Unfortunately with a growing bump, back aches, leg cramps, baby worries and frequent visits to the bathroom, it’s common to struggle for a good nights sleep when you’re pregnant. But we have a few tips that should help you manage insomnia in pregnancy and sleep more soundly!
Eat tryptophan containing foods before bed
Have you noticed yourself feeling particularly sleepy after christmas dinner? That’s because the amino acid tryptophan helps build up your serotonin levels. Serotonin is a hormone which plays an important role in helping you to sleep. Good sources of tryptophan are:
- Dairy products
- Soy beans
Drink camomile tea
Camomile tea is an traditional home remedy for aiding relaxation and sleep. Research shows that it has anti-anxiety effects and can help stop the mind racing, better preparing you for sleep. See foods to restrict in pregnancy.
Lavender is well-known for its soothing scent; it can help reduce stress, increase relaxation and induce see. You could try a lavender spray on your pillowcases just before bed, put lavender oil on your wrist, or buy a potted lavender plant for your room.

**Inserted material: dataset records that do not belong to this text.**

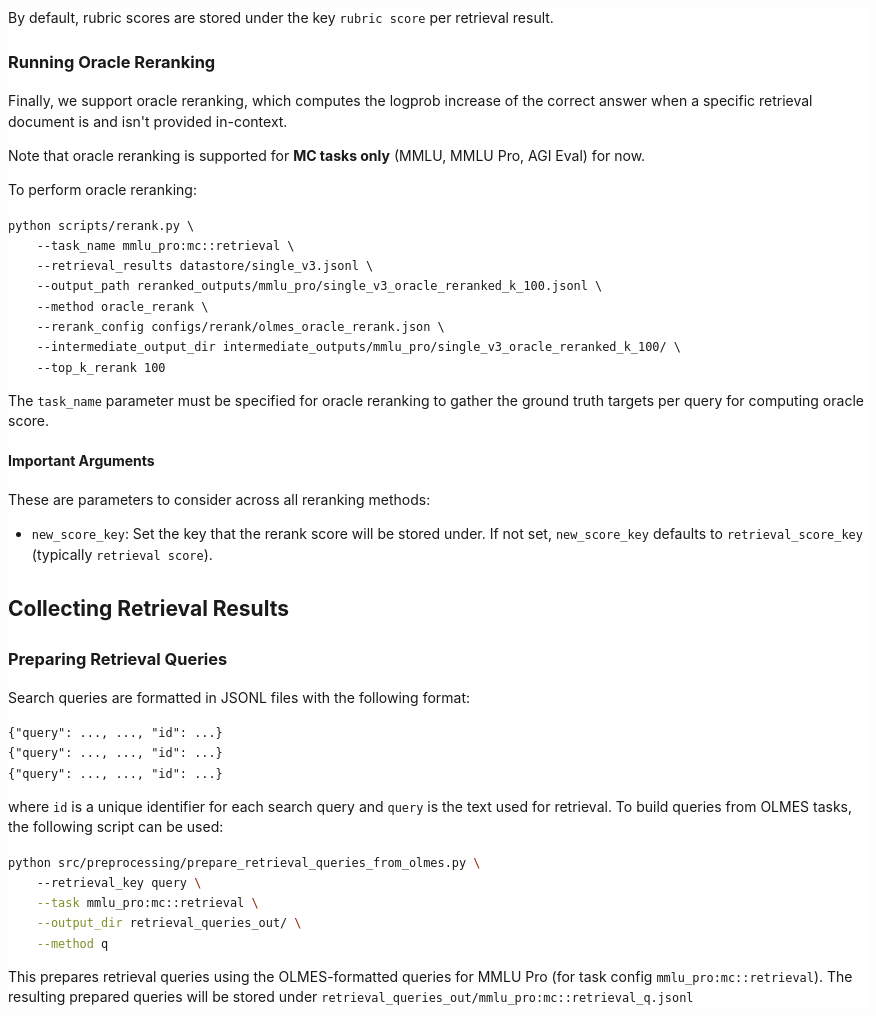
 ```bash
```
By default, rubric scores are stored under the key `rubric score` per retrieval result.




### Running Oracle Reranking

Finally, we support oracle reranking, which computes the logprob increase of the correct answer when a specific retrieval document is and isn't provided in-context.

Note that oracle reranking is supported for **MC tasks only** (MMLU, MMLU Pro, AGI Eval) for now.

To perform oracle reranking:
```
python scripts/rerank.py \ 
    --task_name mmlu_pro:mc::retrieval \
	--retrieval_results datastore/single_v3.jsonl \
	--output_path reranked_outputs/mmlu_pro/single_v3_oracle_reranked_k_100.jsonl \
    --method oracle_rerank \ 
	--rerank_config configs/rerank/olmes_oracle_rerank.json \ 
	--intermediate_output_dir intermediate_outputs/mmlu_pro/single_v3_oracle_reranked_k_100/ \
	--top_k_rerank 100 
```

The `task_name` parameter must be specified for oracle reranking to gather the ground truth targets per query for computing oracle score.




#### Important Arguments 
These are parameters to consider across all reranking methods:
- `new_score_key`: Set the key that the rerank score will be stored under. If not set, `new_score_key` defaults to `retrieval_score_key` (typically `retrieval score`).

## Collecting Retrieval Results
### Preparing Retrieval Queries
Search queries are formatted in JSONL files with the following format:
```
{"query": ..., ..., "id": ...}
{"query": ..., ..., "id": ...}
{"query": ..., ..., "id": ...}
```
where `id` is a unique identifier for each search query and `query` is the text used for retrieval. To build queries from OLMES tasks, the following script can be used: 
```bash
python src/preprocessing/prepare_retrieval_queries_from_olmes.py \ 
	--retrieval_key query \
	--task mmlu_pro:mc::retrieval \
	--output_dir retrieval_queries_out/ \
	--method q
```
This prepares retrieval queries using the OLMES-formatted queries for MMLU Pro (for task config `mmlu_pro:mc::retrieval`). The resulting prepared queries will be stored under `retrieval_queries_out/mmlu_pro:mc::retrieval_q.jsonl`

Make sure you’re getting enough magnesium
Magnesium is a calming mineral, that you need for deep sleep. It also helps your body absorb calcium and it helps your hormone production. Good sources of magnesium include:
- Green vegetables
- Lima beans
- Most nuts
- Sesame and sunflower seeds
Another good ides is to use epsom salts in your bath, and / or a magnesium oil as magnesium is easily absorbed through the skin. See foundations of a healthy diet: part two.
Develop a sleep time routine
Getting in sync with your body’s natural sleep-wake cycle is one of the most important strategies for achieving good sleep. If you keep a regular sleep schedule, going to bed and getting up at the same time each day, you will feel more refreshed and energised than if you sleep the same number of hours at different times.
Have a small snack before bed
Many of us wake during the night because our blood sugar drops. Usually a glass of water can help restore balance and help you get back to sleep but the fact that your deep-sleep has been disturbed will influence how you feel the next day.
To balance blood sugar through the night and keep early morning nausea at bay, have a small protein based snack before you go to bed. For example,
- Hardboiled egg
- Peanut butter on an oatcake
- Greek yoghurt
- Humus and carrots
Don’t watch TV before bed
Not only do the blue lights from the TV screen, or in fact any mobile device suppress melatonin production (which you need for sleep), but TV stimulates the mind, rather than relaxing it. Try listening to music or audio books instead, or reading a book.
Your bedroom is a sleep sanctuary
For the best sleep quality your bedroom should be quiet, cool and dark and your bed must be comfortable. You may need to try ear plugs, blackout blinds or even a new mattress if you believe it could aid your sleep. Your bed should be reserved for sleep and sex only. When you bring in mobile devices and complete errands from bed you begin to associate your bed with work and this will affect the quality of your sleep.
If you suffer from leg cramps stretching your calf muscles before bed and in the morning can help decrease their frequency – as can upping your calcium and potassium intake, for example by eating a banana. See foundations of a healthy diet: part two.